虚血性心疾患の疑いがある場合には、心電図の検査を行います。また負荷を与えた際の心臓の動きをチェックする負荷心電図や24時間心電図、心臓超音波検査、冠動脈造影検査など、さまざまな検査を行って、虚血性心疾患なのか神経性の痛みなのか、あるいは別の病気なのかを診断します。虚血性心疾患と診断された場合には、さまざまな治療が行われます。薬物治療では、冠動脈を広げる薬、動脈内で血液が固まるのを予防する薬、心臓の負担を抑える薬などを予防的に用いたり、狭心症の発作時にはすぐに発作を抑える薬を飲むなど、症状に合わせた薬が投与されます。
実際に血管がせまくなっている場合には、カテーテルという管を足や腕のつけ根から差し込んで、冠動脈内で風船のようにふくらませ、動脈を広げる「カテーテル治療」が行われることもあります。
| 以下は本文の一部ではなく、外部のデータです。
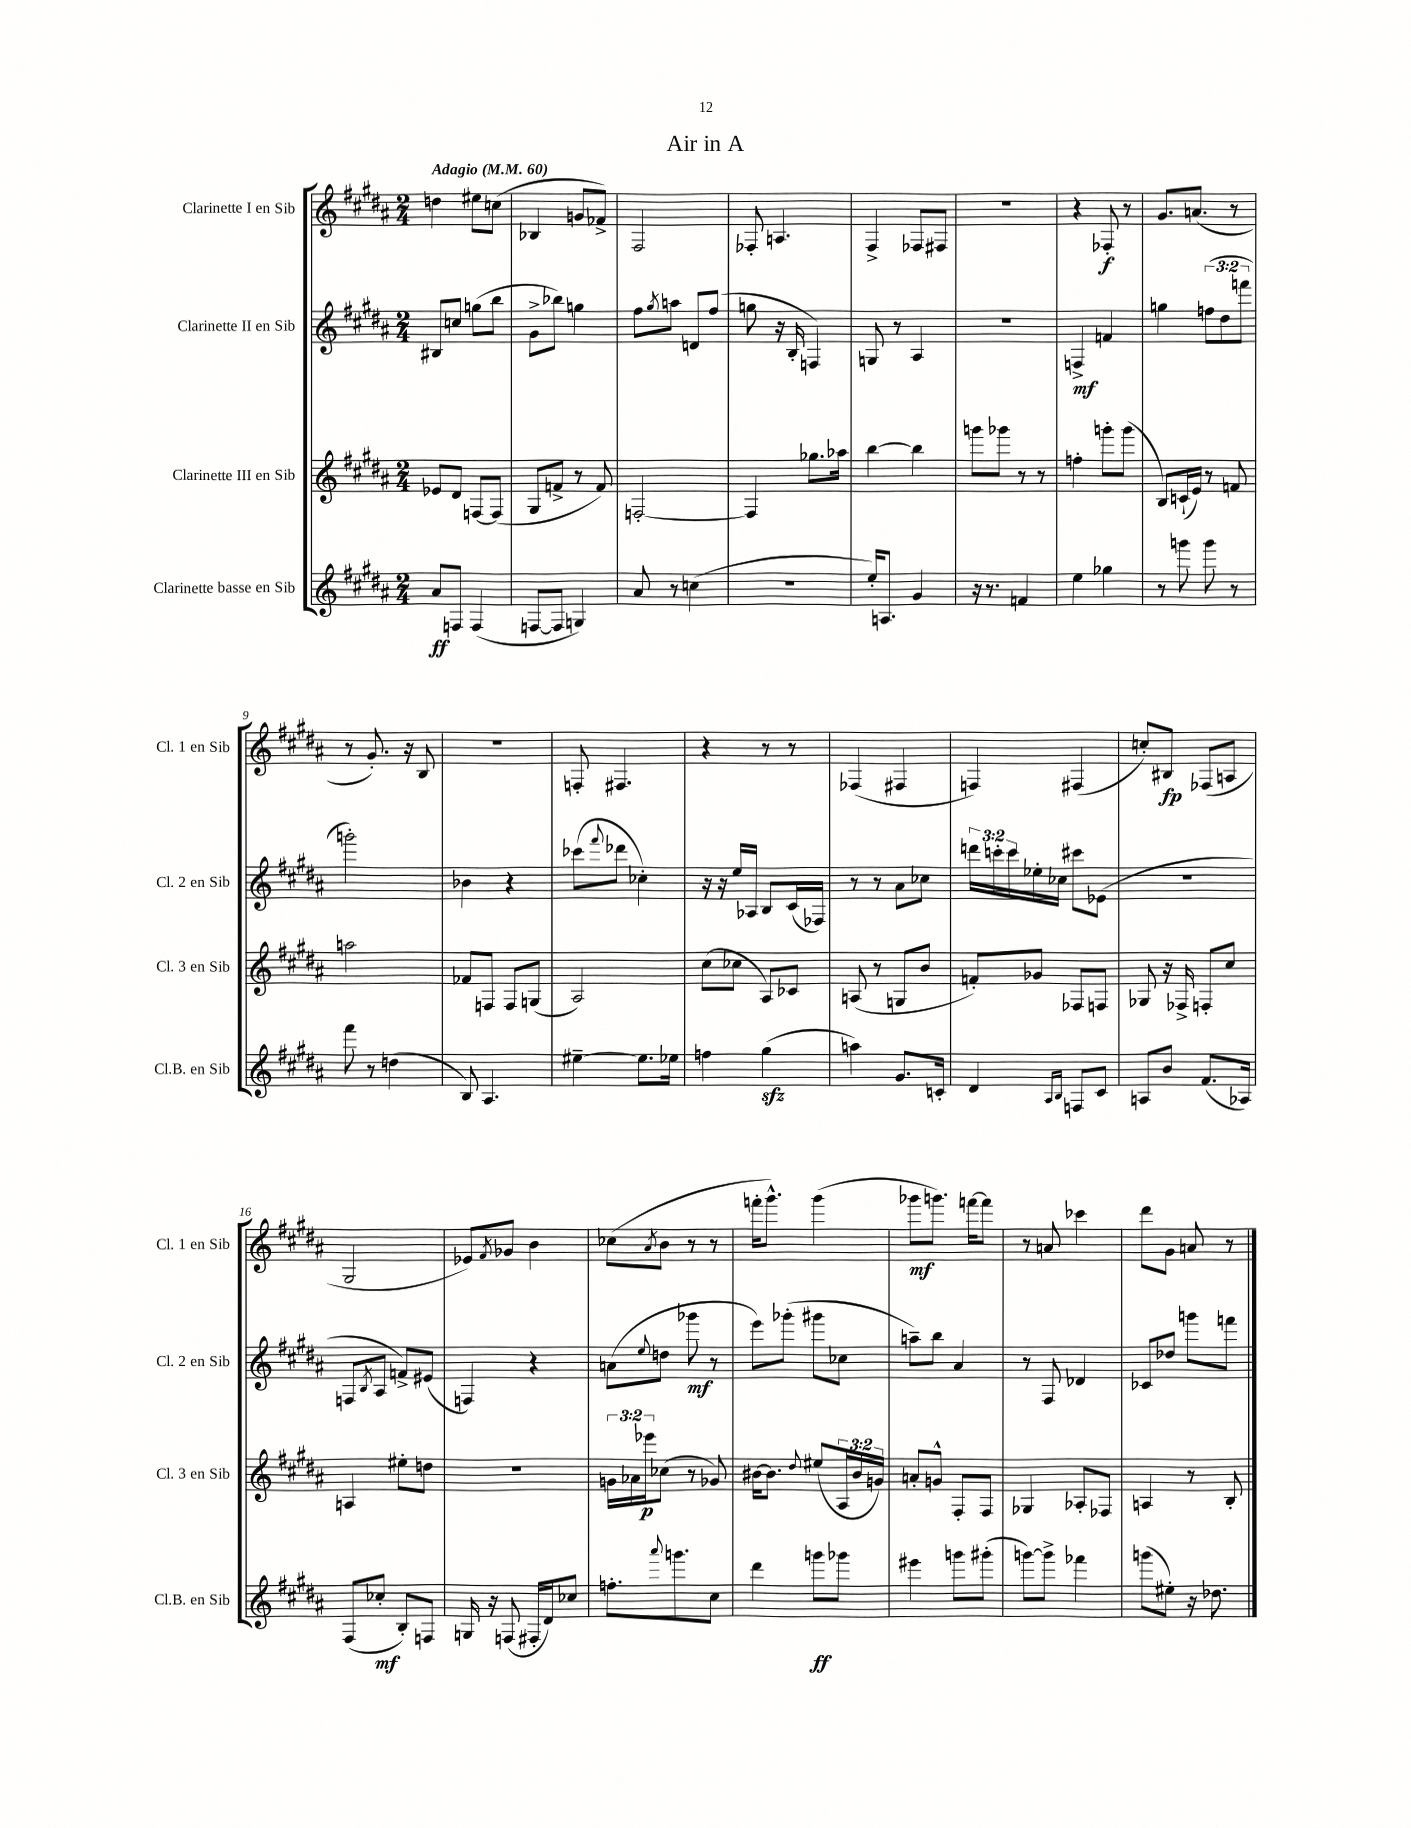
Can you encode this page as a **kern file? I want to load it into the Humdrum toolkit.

またカテーテル治療が難しい場合には、血管をつなぎなおす冠動脈バイパス手術が行われます。

[予防法]

日常生活では、まず血圧をコントロールすることが大切です。高い血圧は心臓に負担をかけることになるので、「運動不足解消」「減量」「禁煙」など積極的な血圧のコントロールが大切です。食生活ではコレステロールを減らし、高脂血症を予防することが予防につながります。とくに総コレステロール値や悪玉コレステロール値(LDLコレステロール値)を減らすためには、「肉や卵などの動物性脂肪を減らし、植物性脂肪やイワシ、サバなどの青魚、野菜、果物などをたくさんとる」ようにしましょう。
またストレスも心臓への負担になりますから、日頃からゆとりある生活を心がけることも、虚血性心疾患の予防には重要です。

[受診に適した診療科]

内科

病状についてはご自分で判断せず、必ず専門の医師にご相談ください。